Na onze wandeltocht door het prachtige berggebied in zuidwest Turkije, over de oude paden van de Lycian Way (met dank aan Kate Clow die er een echte LAW van gemaakt heeft) verblijven we een aantal dagen in Antalya.
Het is voorseizoen en de grote stroom toeristen moet nog komen. Ons hotel staat in de oude stad, met de kenmerkende huizen in Ottomaanse bouwstijl – vroeger van hout, tegenwoordig veelal steen en pleisterwerk, met uitstekende erkers die het straatbeeld intiemer maken. In de plint de toegang tot het hotel of de vele winkeltjes met kleden, tapijten, keramiek, kleding en veel horeca. De oude binnenstad is sinds 30 jaar in verbouwing, pand voor pand wordt opgeknapt, vaak met privaat geld, de lokale overheid beperkt zich tot de openbare ruimte. In feite is het hele gebied een museum en markt ineen, waar vooral veel onderhandeld en verdiend wordt. Aan ons natuurlijk, want hoe goed wij als westerlingen ook denken te kunnen onderhandelen, de winstmarges zijn groot genoeg voor de lokale ondernemers.
De ondernemers die ik in Antalya spreek, vinden dat er veel meer geld te verdienen is in Istanbul, maar zij hebben allemaal een reden om in deze kustplaats te zijn. Bijvoorbeeld Ramazan Gumus, die een winkel heeft in jacht- en visspullen, maar vooral in het buitenland zit en zich bezig houdt met zonnepanelen en andere vormen van duurzame energie. Daar is in Antalya nog een mooie slag mee te maken, want hoewel zo’n beetje ieder huis zonne-energie gebruikt om warm water mee op te wekken, zijn er bijna geen zonnepanelen zichtbaar die uitsluitend dienen voor electriciteit. Daar ziet meneer Gumus een prachtige kans. Maar hij ziet zo’n kans ook in Zuid Afrika waar hij al druk aan de slag is.

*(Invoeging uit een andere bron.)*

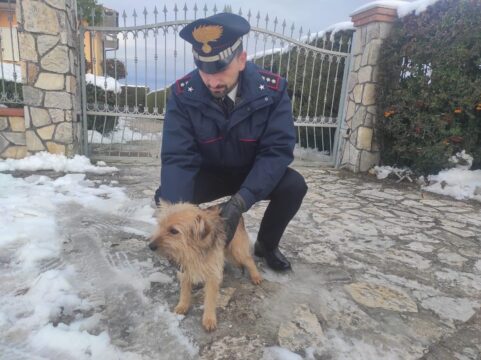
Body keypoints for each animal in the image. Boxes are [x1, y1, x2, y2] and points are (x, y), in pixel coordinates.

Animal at [150, 201, 262, 330]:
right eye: (160, 225)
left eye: (174, 231)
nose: (150, 246)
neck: (193, 250)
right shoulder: (184, 269)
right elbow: (184, 291)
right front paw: (183, 305)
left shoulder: (212, 275)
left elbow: (210, 299)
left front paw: (209, 318)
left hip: (237, 249)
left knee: (249, 260)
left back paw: (256, 276)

Ik ontmoet hem omdat we een riem nodig hebben voor onze koffer. Nee, zoiets verkoopt hij niet, maar een andere Turkse meneer die toevallig in zijn winkel is, weet dat er hier vlakbij een bedrijf is die tassen maakt en of we even willen meelopen? In een oud en van buiten vervallen gebouw om de hoek op de eerste etage vinden we de onderneming Gunaydin, ter plekke worden de kofferriemen gemaakt (twee is beter, vindt meneer Gumus), natuurlijk krijgen we thee en ondertussen gaan de werkzaamheden in de lokalen en gangen gewoon door. De eigenaar vertelt dat zij op dit moment schooltassen maken, en dan vooral de leren onderdelen daarvan. De markt is erg goed, zegt hij. Zijn broer maakt onze riemen af en iedereen snijdt, lijmt, naait weer verder. In de winkel vertelt meneer Gumus nog wat meer over zijn solar activitities, ik over mijn advieswerk op stedelijke ontwikkeling en we wisselen kaartjes uit. Een kwartier later krijg ik zijn eerste email.

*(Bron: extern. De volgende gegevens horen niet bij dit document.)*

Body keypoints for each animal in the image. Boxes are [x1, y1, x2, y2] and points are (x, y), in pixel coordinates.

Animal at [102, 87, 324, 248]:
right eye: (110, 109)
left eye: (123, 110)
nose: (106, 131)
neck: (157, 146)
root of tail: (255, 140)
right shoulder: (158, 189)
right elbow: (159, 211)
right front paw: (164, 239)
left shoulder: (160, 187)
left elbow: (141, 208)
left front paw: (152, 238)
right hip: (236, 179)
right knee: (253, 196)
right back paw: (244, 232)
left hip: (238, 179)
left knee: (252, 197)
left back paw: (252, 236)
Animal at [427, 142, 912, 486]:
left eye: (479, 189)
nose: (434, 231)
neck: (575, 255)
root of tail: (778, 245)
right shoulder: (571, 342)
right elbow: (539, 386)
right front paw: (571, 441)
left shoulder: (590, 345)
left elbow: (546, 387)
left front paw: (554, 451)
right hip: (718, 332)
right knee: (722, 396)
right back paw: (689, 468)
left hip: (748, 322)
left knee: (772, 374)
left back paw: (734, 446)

Wat gebeurt hier nu eigenlijk? Dat vraag ik mij af als we door de straten van de miljoenenstad Antalya lopen. Het is mij al opgevallen dat de plinten van de wooncomplexen bijna allemaal winkels en bedrijven herbergen. Niet alleen de bekende supermarktjes en restauranten, maar iedere denkbare vorm van bedrijvigheid kom je er tegen. Maar hoe zijn ondernemingen als Gunaydin in zo’n achteraf gebouw terecht gekomen? Wordt zo’n pand in de markt gezet als economisch interessant bedrijfsverzamelgebouw of is juist het feit dat er bedrijfsruimte te maken is genoeg om ondernemers aan te trekken?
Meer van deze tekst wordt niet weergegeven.